Book Your Cargo (BYC) released the June 2022 forecast for the BYC Drayage Spot Market Index, predicting that port disruptions and delays are likely to get worse as the year goes on and that drayage rates will continue to surge.

According to Book Your Cargo’s data, the Drayage Spot Market Index found a 28% rate increase since June 2021. In the third quarter of 2022, the national drayage spot rate is expected to increase 18.3% in comparison to the 7% rate hike seen in the third quarter of 2021 – specifically as anchoring vessels continue to grow outside Shanghai and Ningbo.

“While drayage rates had seemed to be softening, the current chassis and capacity crunch is expected to continue straining the supply chain.
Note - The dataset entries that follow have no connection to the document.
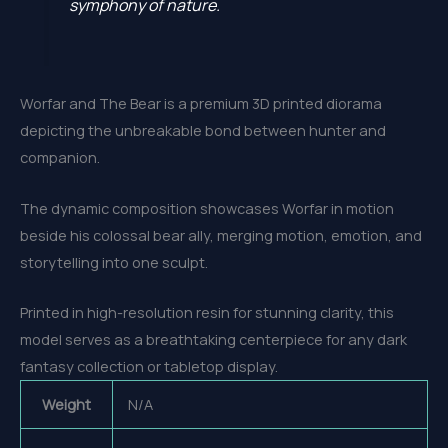
symphony of nature.
Worfar and The Bear is a premium 3D printed diorama
depicting the unbreakable bond between hunter and
companion.
The dynamic composition showcases Worfar in motion
beside his colossal bear ally, merging motion, emotion, and
storytelling into one sculpt.
Printed in high-resolution resin for stunning clarity, this
model serves as a breathtaking centerpiece for any dark
fantasy collection or tabletop display.
Weight
N/A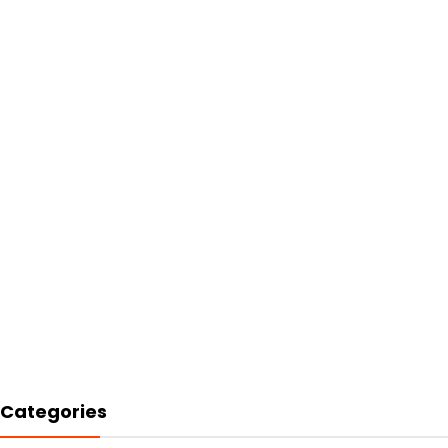
Categories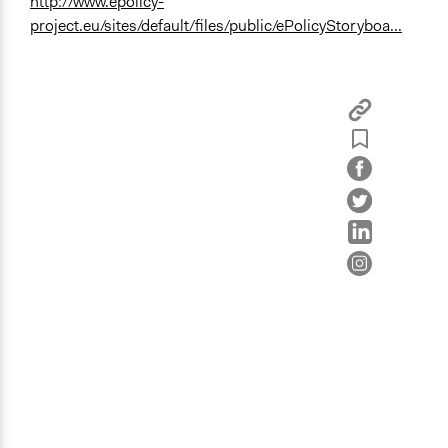
http://www.epolicy-
project.eu/sites/default/files/public/ePolicyStoryboa...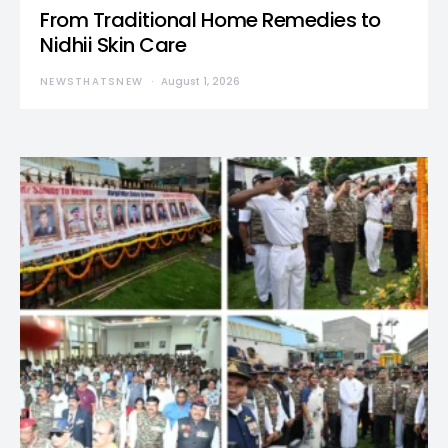
From Traditional Home Remedies to
Nidhii Skin Care
NEWSTHATSNEW
August 1, 2026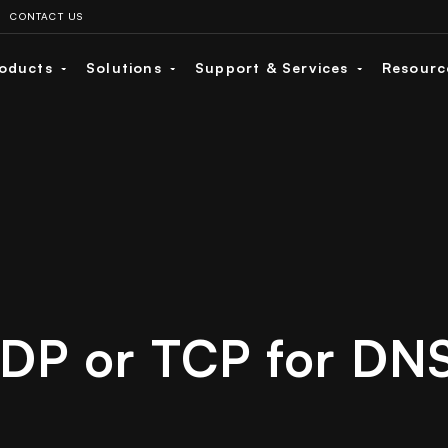
CONTACT US
oducts
Solutions
Support & Services
Resour
DP or TCP for DN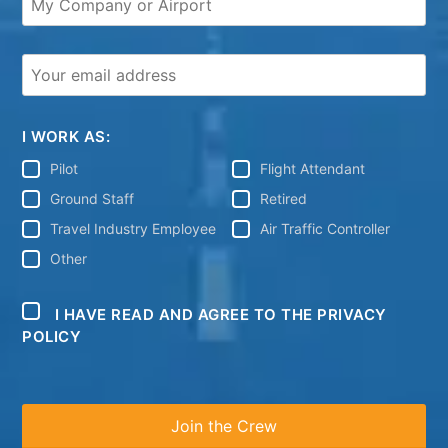
I WORK AS:
Pilot
Flight Attendant
Ground Staff
Retired
Travel Industry Employee
Air Traffic Controller
Other
I HAVE READ AND AGREE TO THE PRIVACY
POLICY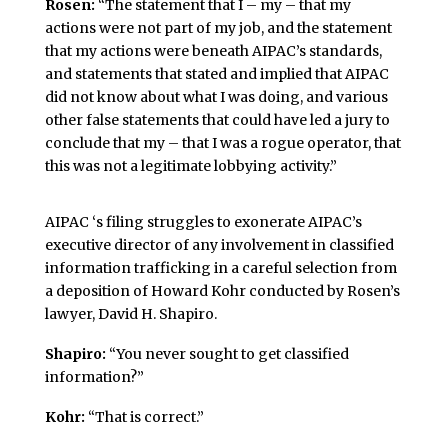
Rosen:
“The statement that I – my – that my
actions were not part of my job, and the statement
that my actions were beneath AIPAC’s standards,
and statements that stated and implied that AIPAC
did not know about what I was doing, and various
other false statements that could have led a jury to
conclude that my – that I was a rogue operator, that
this was not a legitimate lobbying activity.”
AIPAC ‘s filing struggles to exonerate AIPAC’s
executive director of any involvement in classified
information trafficking in a careful selection from
a deposition of Howard Kohr conducted by Rosen’s
lawyer, David H. Shapiro.
Shapiro:
“You never sought to get classified
information?”
Kohr:
“That is correct.”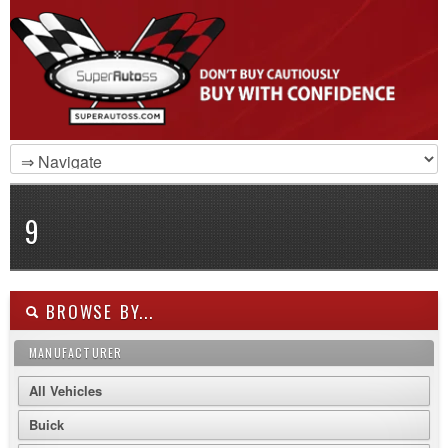
9
BROWSE BY...
MANUFACTURER
All Vehicles
Buick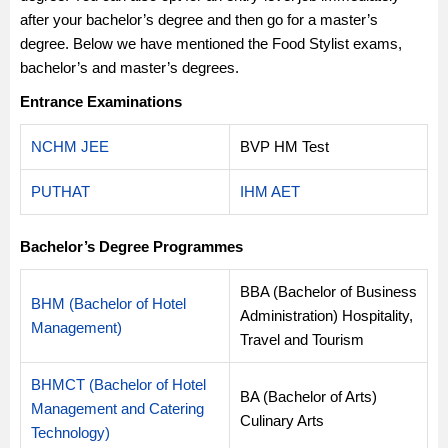
after your bachelor’s degree and then go for a master’s
degree. Below we have mentioned the Food Stylist exams,
bachelor’s and master’s degrees.
Entrance Examinations
NCHM JEE
BVP HM Test
PUTHAT
IHM AET
Bachelor’s Degree Programmes
BBA (Bachelor of Business
BHM (Bachelor of Hotel
Administration) Hospitality,
Management)
Travel and Tourism
BHMCT (Bachelor of Hotel
BA (Bachelor of Arts)
Management and Catering
Culinary Arts
Technology)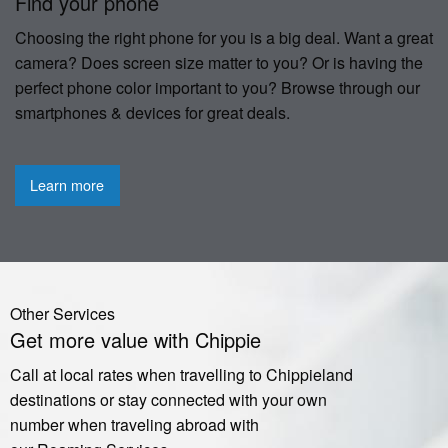
Find your phone
Choosing the right phone for you is a big deal. Want a great
camera? Does screen size matter to you? Or is having the
perfect phone color important to you? Browse through our
smartphones & devices for great deals.
Learn more
Other Services
Get more value with Chippie
Call at local rates when travelling to Chippieland
destinations or stay connected with your own
number when traveling abroad with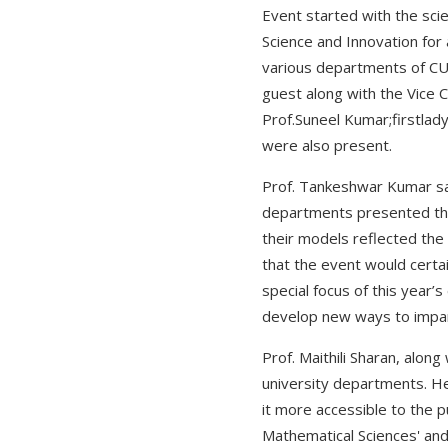
Event started with the sci
Science and Innovation for 
various departments of CUH 
guest along with the Vice 
Prof.Suneel Kumar;firstlad
were also present.
Prof. Tankeshwar Kumar sai
departments presented thei
their models reflected the
that the event would certai
special focus of this year’
develop new ways to impart
Prof. Maithili Sharan, alo
university departments. He
it more accessible to the p
Mathematical Sciences' and 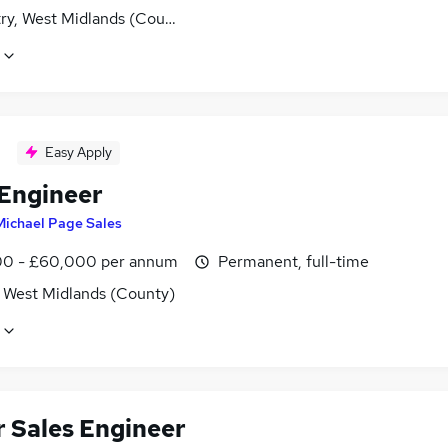
ry, West Midlands (County)
Easy Apply
 Engineer
Michael Page Sales
0 - £60,000 per annum
Permanent, full-time
, West Midlands (County)
r Sales Engineer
Our monthly index predicts that will lead to a steady upward climb in drayage rates across all U.S. regions throughout the rest of 2022,” said Chief Executive Officer of BYC, Nimesh Modi. “With China enforcing full or partial lockdowns in many cities, more vessels are delayed in the ports of Shanghai and Ningbo – most of which will eventually have to make their way to the U.S. Booking cargo transportation sooner will give loads more time to reach their destination and at lower cost.”

BYC’s Forecast for June 2022

June 2022 drayage rates are 28% higher than this time last year.

The most congested ports are: Los Angeles & Long Beach (32 vessels adrift or at anchor), Vancouver (18 vessels adrift or at anchor) and NYC/NJ (17 vessels adrift or at anchor).

Northeast region rates are predicted to rise more than 30% above existing levels with carrier availability two weeks out, low capacity and tight chassis availability.

Southeast region rates are expected to rise more than 30% above existing levels with carrier availability two weeks out, low capacity and tight chassis availability.

Midwest region rates are predicted to rise more than 25% above existing levels with carrier availability one week out, low capacity and tight chassis availability.

Pacific Southwest region rates are predicted to rise more than 25% above existing levels with carrier availability one week out, very low capacity and extremely tight chassis availability.

Pacific Northwest region rates are predicted to rise more than 30% above existing levels with carrier availability two weeks out, very low capacity and extremely tight chassis availability.

The BYC Drayage Spot Market Index tracks data and metrics from BYC customers and partners in real time to produce monthly rates dating back to 2016. These rates accurately predict average load costs and potential delays in the coming months for drayage transportation across various North American regions.